PAGE EXTRACT:

------------------------

Blog Post by IFBB Pro Women’s Bodybuilder Kahla Bullemor
Financial concerns, career changes, loss of job, exams, relationship issues, families, children, injuries, health concerns, expectations you place on yourself and by others, all of these are common stress factors that we are bound to suffer at some point in our lives. With Christmas and New Year fast approaching this can also cause additional stress, with all the hustle and bustle, additional expenses, unfulfilled expectations and family dynamics. This is also the time of year where I reflect upon the last 12 months and evaluate my progress in relation to the goals I set for myself and where I am at.
When you are placed in a position of stress, your heart beats faster, breathing increases, muscles become tense, and sugars, fats and hormones such as cortisol are released into the bloodstream. If the stressful situation dissipates, the body’s functions return to normal and consequently no harm done. However, if stress becomes chronic, your body doesn’t have a chance to return to normal, which may result in a number of negative physical effects severely impacting your health, body, mind and potentially those around you.
We all go through different levels of stress at difference stages of our lives. The way we deal and manage stress is very unique to each individual. We experience different stress triggers, therefore what is stressful to one person may be insignificant to another. For example, fear of heights to one person, is a sheer adrenalin rush for another. Standing on stage in a bikini is someone’s worst nightmare, whilst on the other hand is another’s most memorable and rewarding experience. Public speaking for one person is very empowering, whereas for another it is the worst experience they could possibly imagine.

------------------------

Saved data entries
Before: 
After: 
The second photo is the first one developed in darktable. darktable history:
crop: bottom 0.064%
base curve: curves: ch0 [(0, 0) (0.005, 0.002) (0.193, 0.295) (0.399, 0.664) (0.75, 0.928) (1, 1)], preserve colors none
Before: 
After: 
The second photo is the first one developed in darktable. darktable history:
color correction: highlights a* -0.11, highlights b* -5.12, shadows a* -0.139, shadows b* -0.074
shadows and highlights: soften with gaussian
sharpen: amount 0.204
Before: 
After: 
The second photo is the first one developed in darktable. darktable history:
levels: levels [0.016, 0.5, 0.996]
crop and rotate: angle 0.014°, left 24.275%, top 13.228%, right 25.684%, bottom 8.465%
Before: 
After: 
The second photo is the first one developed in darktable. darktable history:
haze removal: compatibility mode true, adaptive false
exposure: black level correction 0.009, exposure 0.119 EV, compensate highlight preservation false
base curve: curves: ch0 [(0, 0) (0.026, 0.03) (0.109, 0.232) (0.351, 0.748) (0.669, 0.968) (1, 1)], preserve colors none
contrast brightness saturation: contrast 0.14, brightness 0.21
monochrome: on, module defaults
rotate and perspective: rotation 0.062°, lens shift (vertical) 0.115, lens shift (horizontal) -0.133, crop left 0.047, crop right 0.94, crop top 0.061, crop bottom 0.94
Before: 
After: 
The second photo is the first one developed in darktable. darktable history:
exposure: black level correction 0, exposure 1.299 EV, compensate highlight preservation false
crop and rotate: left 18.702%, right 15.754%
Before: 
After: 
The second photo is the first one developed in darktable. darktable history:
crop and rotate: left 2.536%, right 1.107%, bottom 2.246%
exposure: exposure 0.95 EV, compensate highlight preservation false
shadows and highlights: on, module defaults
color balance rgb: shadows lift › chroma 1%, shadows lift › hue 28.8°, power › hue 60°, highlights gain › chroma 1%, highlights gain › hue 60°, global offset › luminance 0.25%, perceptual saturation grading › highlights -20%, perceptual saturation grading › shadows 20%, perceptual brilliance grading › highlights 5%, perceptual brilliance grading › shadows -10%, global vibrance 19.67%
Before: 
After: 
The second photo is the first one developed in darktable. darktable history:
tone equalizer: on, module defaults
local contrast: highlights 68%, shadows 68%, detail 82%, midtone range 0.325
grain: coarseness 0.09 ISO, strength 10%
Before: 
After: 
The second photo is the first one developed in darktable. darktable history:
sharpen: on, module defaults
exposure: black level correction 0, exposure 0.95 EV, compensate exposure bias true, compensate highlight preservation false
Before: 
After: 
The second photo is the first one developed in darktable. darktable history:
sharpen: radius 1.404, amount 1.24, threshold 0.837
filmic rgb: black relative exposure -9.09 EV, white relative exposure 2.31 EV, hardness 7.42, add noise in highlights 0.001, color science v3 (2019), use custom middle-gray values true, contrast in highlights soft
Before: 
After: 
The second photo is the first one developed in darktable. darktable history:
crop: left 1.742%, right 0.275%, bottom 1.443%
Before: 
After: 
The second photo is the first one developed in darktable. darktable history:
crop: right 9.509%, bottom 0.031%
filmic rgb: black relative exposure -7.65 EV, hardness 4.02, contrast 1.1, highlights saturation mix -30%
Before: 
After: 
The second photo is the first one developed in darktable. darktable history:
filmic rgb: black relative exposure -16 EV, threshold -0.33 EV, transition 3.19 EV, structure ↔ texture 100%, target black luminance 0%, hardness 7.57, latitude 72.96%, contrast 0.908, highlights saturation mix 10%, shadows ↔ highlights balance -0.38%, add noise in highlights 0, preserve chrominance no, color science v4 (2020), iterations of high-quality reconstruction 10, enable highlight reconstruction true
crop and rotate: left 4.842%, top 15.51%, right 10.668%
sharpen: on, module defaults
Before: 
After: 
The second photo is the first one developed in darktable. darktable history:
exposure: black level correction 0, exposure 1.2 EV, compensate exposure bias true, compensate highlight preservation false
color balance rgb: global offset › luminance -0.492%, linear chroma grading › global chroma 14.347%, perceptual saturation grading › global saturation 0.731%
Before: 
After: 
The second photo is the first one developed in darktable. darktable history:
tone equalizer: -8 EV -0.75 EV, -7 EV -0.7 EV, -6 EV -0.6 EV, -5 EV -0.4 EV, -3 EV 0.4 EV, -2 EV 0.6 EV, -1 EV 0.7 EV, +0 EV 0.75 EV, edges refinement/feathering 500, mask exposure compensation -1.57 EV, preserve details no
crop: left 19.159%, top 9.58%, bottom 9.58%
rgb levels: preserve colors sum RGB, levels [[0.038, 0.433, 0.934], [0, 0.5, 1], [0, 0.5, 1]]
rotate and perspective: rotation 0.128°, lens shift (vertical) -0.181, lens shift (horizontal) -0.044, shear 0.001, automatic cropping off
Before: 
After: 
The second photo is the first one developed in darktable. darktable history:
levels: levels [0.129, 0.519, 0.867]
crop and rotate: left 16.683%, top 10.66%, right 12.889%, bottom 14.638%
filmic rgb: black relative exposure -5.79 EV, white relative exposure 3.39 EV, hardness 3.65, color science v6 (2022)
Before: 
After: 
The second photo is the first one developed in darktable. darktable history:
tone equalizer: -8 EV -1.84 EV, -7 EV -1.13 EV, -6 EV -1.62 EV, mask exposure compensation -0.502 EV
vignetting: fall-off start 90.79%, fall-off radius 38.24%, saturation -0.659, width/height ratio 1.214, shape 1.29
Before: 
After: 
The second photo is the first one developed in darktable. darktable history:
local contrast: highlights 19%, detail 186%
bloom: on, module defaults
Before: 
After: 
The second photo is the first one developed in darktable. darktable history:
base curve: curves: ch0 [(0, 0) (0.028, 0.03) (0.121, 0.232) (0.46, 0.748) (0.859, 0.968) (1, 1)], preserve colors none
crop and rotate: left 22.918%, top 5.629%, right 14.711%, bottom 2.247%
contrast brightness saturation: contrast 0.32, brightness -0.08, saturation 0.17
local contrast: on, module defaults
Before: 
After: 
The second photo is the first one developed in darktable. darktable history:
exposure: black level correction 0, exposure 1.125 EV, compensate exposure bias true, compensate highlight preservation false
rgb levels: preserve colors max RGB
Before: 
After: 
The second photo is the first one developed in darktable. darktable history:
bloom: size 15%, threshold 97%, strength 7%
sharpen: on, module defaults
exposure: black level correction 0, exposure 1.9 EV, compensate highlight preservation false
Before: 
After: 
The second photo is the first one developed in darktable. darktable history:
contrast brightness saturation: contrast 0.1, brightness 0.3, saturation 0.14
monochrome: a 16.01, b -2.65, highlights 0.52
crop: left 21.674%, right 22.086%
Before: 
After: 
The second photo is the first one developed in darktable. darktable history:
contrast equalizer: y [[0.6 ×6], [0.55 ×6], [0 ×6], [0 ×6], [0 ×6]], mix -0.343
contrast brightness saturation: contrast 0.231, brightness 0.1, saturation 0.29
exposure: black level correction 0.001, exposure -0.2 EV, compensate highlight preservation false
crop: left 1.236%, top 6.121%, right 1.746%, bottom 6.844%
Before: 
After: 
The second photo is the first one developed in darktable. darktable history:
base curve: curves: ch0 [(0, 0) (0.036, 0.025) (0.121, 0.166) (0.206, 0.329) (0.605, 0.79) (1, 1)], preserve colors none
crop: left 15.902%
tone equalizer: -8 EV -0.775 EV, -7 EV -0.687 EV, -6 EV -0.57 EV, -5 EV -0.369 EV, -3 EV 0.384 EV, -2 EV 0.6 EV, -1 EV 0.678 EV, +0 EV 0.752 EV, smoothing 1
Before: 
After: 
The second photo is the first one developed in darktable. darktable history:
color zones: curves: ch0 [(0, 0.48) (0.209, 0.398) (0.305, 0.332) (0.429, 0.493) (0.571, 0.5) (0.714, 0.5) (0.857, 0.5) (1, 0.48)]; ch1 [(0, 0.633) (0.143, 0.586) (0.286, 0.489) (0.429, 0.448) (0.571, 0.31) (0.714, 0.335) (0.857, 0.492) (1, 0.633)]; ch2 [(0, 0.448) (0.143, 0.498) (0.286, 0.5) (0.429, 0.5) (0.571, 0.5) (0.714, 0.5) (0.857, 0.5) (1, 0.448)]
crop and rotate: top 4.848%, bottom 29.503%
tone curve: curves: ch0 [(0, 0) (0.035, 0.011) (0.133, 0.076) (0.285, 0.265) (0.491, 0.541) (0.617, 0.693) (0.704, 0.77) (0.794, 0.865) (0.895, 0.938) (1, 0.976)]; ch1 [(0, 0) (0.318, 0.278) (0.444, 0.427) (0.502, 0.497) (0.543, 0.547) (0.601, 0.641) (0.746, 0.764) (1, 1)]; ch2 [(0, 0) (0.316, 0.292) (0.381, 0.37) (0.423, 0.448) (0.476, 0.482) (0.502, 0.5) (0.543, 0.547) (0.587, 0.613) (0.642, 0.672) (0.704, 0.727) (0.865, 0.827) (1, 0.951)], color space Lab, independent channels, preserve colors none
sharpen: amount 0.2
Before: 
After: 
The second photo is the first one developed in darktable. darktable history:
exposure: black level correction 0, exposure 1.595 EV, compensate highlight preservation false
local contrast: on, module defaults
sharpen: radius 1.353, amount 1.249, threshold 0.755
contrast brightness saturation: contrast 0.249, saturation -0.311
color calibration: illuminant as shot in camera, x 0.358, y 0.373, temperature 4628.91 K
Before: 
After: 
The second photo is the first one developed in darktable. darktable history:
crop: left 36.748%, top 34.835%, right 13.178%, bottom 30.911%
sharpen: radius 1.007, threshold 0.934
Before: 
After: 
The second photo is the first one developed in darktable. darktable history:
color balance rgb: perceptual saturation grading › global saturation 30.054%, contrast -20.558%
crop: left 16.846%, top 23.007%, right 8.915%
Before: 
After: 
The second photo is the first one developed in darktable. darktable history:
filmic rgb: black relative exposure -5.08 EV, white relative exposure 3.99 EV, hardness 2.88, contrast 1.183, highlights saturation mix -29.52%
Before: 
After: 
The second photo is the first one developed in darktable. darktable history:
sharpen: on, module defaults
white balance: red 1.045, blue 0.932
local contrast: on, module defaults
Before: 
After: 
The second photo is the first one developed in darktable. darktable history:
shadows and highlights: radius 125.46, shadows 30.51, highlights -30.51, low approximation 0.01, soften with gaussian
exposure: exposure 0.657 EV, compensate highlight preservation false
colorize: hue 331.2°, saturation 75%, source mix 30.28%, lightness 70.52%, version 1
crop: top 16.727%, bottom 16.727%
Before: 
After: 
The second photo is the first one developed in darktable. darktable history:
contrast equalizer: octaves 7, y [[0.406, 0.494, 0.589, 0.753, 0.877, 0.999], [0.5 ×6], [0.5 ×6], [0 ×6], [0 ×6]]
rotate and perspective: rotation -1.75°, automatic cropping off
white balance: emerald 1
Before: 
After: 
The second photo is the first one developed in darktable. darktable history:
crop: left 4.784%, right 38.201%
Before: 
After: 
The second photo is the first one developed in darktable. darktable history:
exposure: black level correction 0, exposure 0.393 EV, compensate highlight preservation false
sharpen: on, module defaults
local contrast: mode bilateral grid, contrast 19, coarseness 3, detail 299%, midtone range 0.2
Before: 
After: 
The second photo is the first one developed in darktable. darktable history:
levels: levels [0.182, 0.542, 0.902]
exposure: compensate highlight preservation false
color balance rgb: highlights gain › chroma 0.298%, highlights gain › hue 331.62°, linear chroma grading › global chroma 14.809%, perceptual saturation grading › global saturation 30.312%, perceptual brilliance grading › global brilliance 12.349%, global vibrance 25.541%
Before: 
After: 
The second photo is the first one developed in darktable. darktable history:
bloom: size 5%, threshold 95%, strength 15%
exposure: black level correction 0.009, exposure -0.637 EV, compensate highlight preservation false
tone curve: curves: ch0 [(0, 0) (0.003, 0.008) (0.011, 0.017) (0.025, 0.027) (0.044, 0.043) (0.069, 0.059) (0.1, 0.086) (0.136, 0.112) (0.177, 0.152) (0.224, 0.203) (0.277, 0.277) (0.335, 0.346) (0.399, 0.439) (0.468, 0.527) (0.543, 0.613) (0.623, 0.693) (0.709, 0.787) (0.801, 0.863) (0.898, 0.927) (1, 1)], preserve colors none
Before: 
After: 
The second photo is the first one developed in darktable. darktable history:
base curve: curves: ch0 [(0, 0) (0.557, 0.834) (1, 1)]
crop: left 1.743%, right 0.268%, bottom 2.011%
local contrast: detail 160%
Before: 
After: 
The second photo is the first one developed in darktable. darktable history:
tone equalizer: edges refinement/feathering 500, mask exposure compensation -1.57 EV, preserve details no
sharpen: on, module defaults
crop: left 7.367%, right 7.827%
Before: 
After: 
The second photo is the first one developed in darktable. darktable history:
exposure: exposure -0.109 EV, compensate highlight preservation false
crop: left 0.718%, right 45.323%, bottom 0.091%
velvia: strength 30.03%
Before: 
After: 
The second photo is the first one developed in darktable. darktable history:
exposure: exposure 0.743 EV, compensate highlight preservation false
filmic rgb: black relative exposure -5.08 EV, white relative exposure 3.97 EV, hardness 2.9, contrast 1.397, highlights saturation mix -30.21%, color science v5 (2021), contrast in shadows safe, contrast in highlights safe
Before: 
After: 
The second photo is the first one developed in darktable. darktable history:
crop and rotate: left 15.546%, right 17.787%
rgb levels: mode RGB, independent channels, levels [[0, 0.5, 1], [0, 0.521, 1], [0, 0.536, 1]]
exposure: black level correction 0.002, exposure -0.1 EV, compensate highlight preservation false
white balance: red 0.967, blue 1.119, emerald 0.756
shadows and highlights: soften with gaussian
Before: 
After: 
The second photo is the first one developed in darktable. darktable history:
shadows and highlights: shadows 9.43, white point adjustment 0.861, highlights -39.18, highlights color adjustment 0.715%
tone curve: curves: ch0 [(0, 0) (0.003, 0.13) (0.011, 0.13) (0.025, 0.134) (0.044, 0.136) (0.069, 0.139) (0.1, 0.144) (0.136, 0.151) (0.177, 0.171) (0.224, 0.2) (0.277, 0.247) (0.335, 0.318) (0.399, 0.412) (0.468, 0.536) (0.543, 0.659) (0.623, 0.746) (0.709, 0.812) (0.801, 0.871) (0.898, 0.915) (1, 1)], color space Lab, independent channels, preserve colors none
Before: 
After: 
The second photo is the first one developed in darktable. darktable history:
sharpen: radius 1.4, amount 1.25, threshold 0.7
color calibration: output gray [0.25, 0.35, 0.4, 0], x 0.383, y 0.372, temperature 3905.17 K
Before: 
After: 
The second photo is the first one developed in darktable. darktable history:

------------------------

SET EXERCISE 1:
Copy the records word for word, everything from their first line down to the line containing "sharpen: amount 0.204", with both ends included.
SET EXERCISE 2:
Continue the blog post on stress from where it stops.

EXPECTED OUTPUT 1:
Before: 
After: 
The second photo is the first one developed in darktable. darktable history:
crop: bottom 0.064%
base curve: curves: ch0 [(0, 0) (0.005, 0.002) (0.193, 0.295) (0.399, 0.664) (0.75, 0.928) (1, 1)], preserve colors none
Before: 
After: 
The second photo is the first one developed in darktable. darktable history:
color correction: highlights a* -0.11, highlights b* -5.12, shadows a* -0.139, shadows b* -0.074
shadows and highlights: soften with gaussian
sharpen: amount 0.204

EXPECTED OUTPUT 2:
When stress becomes chronic causing anxiety or depression, some turn to unhealthy coping mechanisms such as overeating, smoking and drinking too much. On the flip side, others sail through difficulties by reflecting upon all the positives aspects of their lives and take a glass half full approach. Stress is said to be a mental perception, chosen by the perceiver. Therefore, while you can’t eliminate all stress from your life, you can choose to respond to it in a healthier way. Learn to manage stress and look for the lessons you can learn from the situation, to become a better person and to prevent placing yourself in that position again.
Identify the cause of stress
Usually when people get to a point of significant stress, it isn’t based on one large issue at hand, it’s generally a combination of many small things that eventually come to a head. Stress is unavoidable as we live in a world where many factors stimulate stress, such as: physical (illness, injury and aging), emotional (grief, loss, unrealistic expectations fear and disappointments) environmental (pollution, chemicals), national (politics, financial crises and terrorism).
Eliminate those stress elements which you can
There are some stressful situations which are clearly unavoidable, however other stressful situations we invite upon ourselves. For example, offering to help someone move house when you don’t have the time, means or you have an injury, rather than being honest and simply stating that you are not in a position to help. Over committing yourself to too many people and burning the candle at both ends, instead of prioritising each request and making an executive decision which is right decision for you. Before making any promises or jumping at the chance to offer your assistance, you need to stop, breathe and focus. Conduct a risk vs. benefits assessment and identify what is the desired outcome? This process allows you to be conscious and focused in the moment so that you can decide if taking on one more thing is going to do more harm than good, for all parties involved but most importantly for yourself.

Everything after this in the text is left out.